──────── Record set ────────
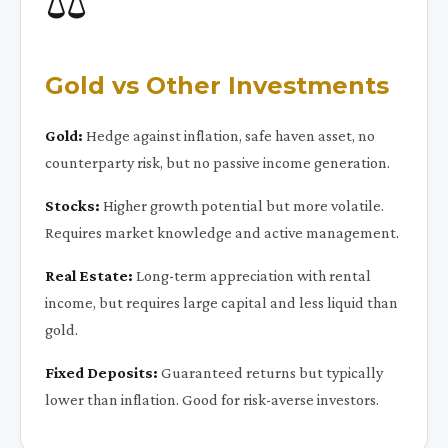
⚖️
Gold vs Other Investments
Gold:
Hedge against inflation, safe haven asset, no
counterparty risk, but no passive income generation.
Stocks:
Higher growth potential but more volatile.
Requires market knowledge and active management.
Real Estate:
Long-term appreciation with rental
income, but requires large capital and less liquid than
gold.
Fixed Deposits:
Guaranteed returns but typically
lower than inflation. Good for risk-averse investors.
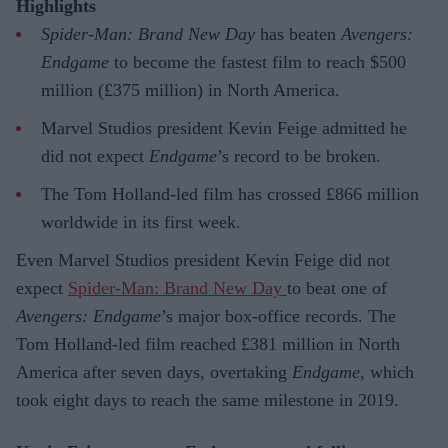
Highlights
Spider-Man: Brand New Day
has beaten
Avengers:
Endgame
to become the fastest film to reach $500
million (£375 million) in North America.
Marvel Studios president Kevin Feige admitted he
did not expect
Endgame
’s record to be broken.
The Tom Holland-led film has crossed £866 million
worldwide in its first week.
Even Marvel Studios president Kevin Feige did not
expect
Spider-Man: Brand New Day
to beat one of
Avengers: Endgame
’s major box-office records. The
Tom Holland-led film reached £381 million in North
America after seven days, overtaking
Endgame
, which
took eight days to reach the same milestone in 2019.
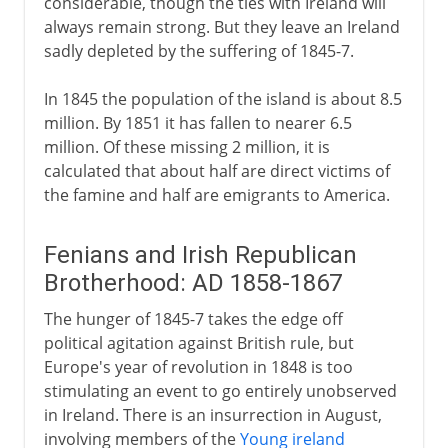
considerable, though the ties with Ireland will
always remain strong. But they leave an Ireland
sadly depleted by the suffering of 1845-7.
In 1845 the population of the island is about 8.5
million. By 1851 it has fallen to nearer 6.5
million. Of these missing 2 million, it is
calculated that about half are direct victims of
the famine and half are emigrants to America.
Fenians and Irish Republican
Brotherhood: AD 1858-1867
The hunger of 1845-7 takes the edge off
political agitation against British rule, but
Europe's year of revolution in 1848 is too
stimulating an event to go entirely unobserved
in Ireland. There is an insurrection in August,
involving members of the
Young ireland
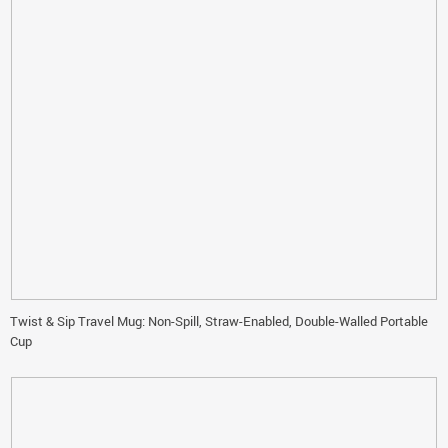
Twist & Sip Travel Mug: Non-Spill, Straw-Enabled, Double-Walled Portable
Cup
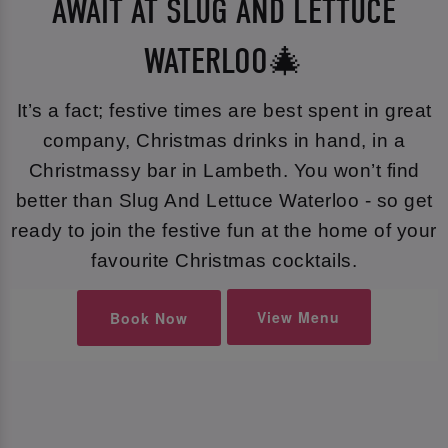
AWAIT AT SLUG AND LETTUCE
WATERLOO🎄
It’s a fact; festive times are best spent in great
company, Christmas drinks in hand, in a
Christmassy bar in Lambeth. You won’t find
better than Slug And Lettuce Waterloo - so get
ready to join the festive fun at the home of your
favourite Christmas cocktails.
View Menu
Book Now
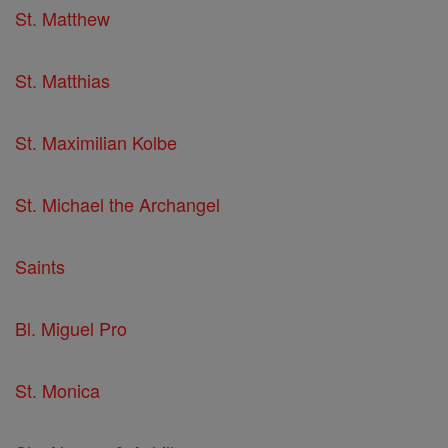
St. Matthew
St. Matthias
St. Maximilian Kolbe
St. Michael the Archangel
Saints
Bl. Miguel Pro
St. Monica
────────
──────── Record set ────────
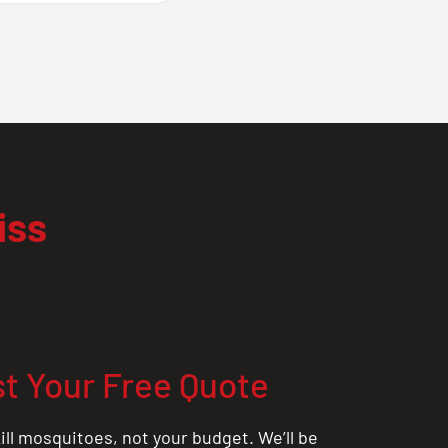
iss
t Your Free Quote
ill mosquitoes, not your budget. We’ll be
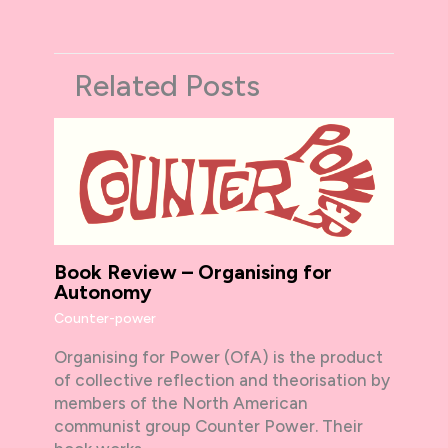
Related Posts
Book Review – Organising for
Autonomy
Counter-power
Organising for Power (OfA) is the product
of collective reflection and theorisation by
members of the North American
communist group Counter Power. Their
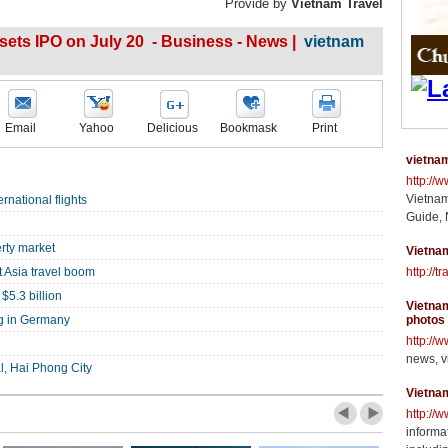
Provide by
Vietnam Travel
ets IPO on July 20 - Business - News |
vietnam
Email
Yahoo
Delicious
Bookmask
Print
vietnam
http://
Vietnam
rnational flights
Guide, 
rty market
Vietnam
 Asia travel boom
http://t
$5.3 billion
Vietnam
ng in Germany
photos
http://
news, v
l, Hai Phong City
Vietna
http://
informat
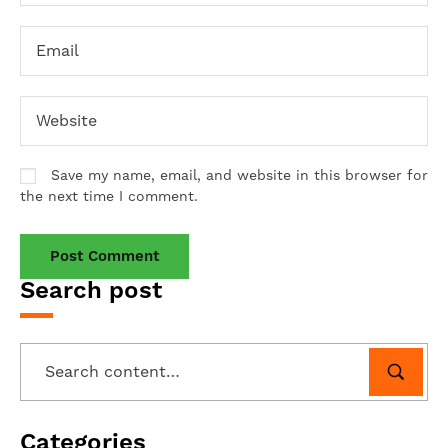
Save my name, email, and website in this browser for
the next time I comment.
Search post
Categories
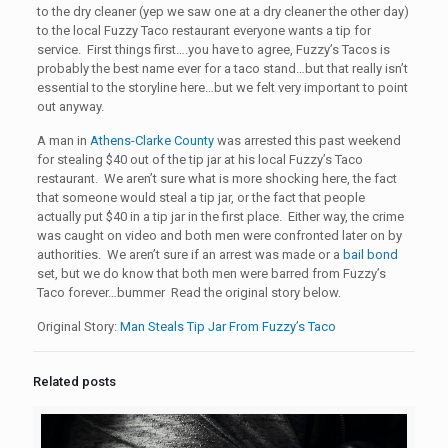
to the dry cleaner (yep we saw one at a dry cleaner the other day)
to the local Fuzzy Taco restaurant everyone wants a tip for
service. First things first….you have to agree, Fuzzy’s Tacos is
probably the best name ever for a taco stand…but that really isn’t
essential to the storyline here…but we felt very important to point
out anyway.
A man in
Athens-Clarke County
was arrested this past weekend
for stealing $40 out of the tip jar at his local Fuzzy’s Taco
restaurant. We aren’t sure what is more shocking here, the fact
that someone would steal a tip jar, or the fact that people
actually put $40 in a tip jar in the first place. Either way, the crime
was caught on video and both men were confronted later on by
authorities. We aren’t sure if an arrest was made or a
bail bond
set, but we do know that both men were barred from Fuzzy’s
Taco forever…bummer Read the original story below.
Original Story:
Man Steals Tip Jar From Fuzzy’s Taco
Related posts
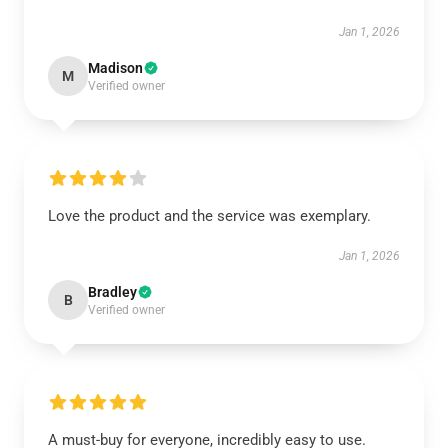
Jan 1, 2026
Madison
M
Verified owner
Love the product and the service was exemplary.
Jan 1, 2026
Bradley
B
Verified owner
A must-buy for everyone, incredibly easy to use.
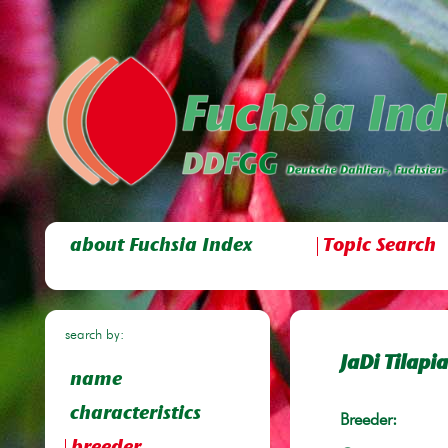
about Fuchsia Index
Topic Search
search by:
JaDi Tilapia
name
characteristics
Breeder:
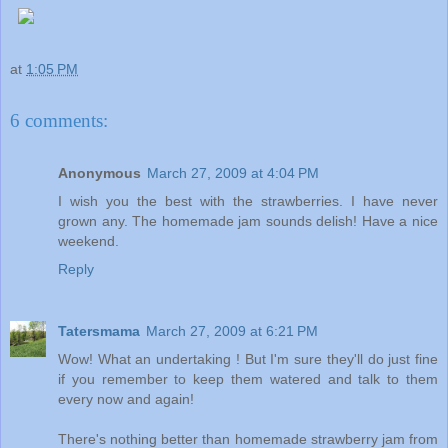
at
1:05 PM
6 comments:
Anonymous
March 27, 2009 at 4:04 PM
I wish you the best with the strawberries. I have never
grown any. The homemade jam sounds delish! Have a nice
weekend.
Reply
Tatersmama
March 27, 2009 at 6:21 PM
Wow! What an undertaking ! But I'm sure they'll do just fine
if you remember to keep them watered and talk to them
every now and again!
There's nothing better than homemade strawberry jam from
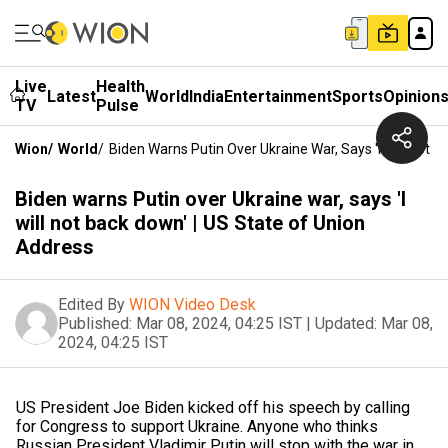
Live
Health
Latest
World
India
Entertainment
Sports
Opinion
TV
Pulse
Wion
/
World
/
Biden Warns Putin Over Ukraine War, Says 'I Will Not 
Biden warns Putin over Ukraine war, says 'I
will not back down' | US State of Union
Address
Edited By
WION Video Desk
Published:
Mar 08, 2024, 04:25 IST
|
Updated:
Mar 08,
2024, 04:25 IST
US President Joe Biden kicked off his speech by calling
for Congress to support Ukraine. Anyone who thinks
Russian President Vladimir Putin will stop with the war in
────────
──────── Record set ────────
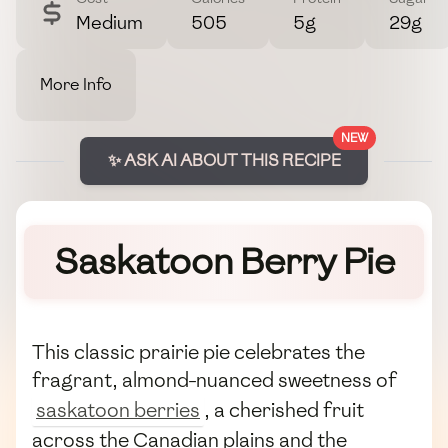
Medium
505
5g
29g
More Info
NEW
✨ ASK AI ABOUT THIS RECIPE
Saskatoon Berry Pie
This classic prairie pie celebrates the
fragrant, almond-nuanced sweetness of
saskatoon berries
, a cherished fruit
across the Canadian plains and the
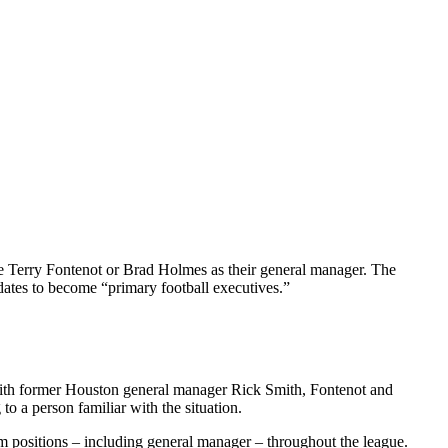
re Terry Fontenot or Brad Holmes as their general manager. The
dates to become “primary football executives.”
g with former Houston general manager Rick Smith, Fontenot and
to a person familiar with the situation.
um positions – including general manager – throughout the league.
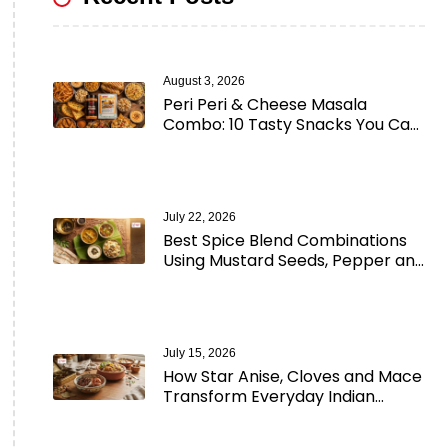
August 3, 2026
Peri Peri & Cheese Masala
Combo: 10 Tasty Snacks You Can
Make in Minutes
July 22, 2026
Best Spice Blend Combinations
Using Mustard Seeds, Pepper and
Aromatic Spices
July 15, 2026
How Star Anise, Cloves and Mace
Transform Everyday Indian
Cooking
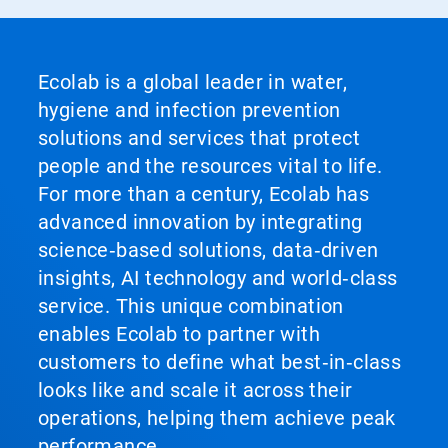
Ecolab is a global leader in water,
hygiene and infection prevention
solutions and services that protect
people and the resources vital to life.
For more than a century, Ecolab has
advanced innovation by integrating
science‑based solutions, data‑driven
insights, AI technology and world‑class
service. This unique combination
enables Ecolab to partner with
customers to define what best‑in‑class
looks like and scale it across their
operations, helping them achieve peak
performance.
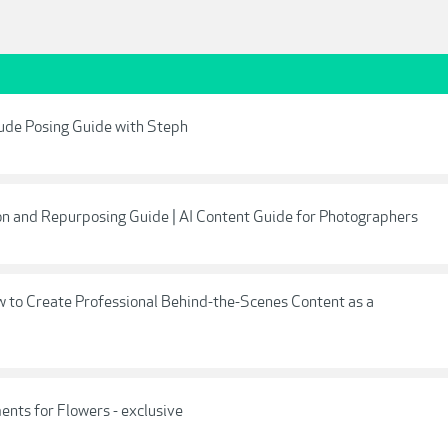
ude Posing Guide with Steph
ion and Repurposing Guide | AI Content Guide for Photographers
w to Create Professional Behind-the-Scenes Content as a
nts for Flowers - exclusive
────────
Filter the data above by the word "Guide" and copy every line that matches.

Guide, 
ude Posing Guide with Steph
ion and Repurposing Guide | AI Content Guide for Photographers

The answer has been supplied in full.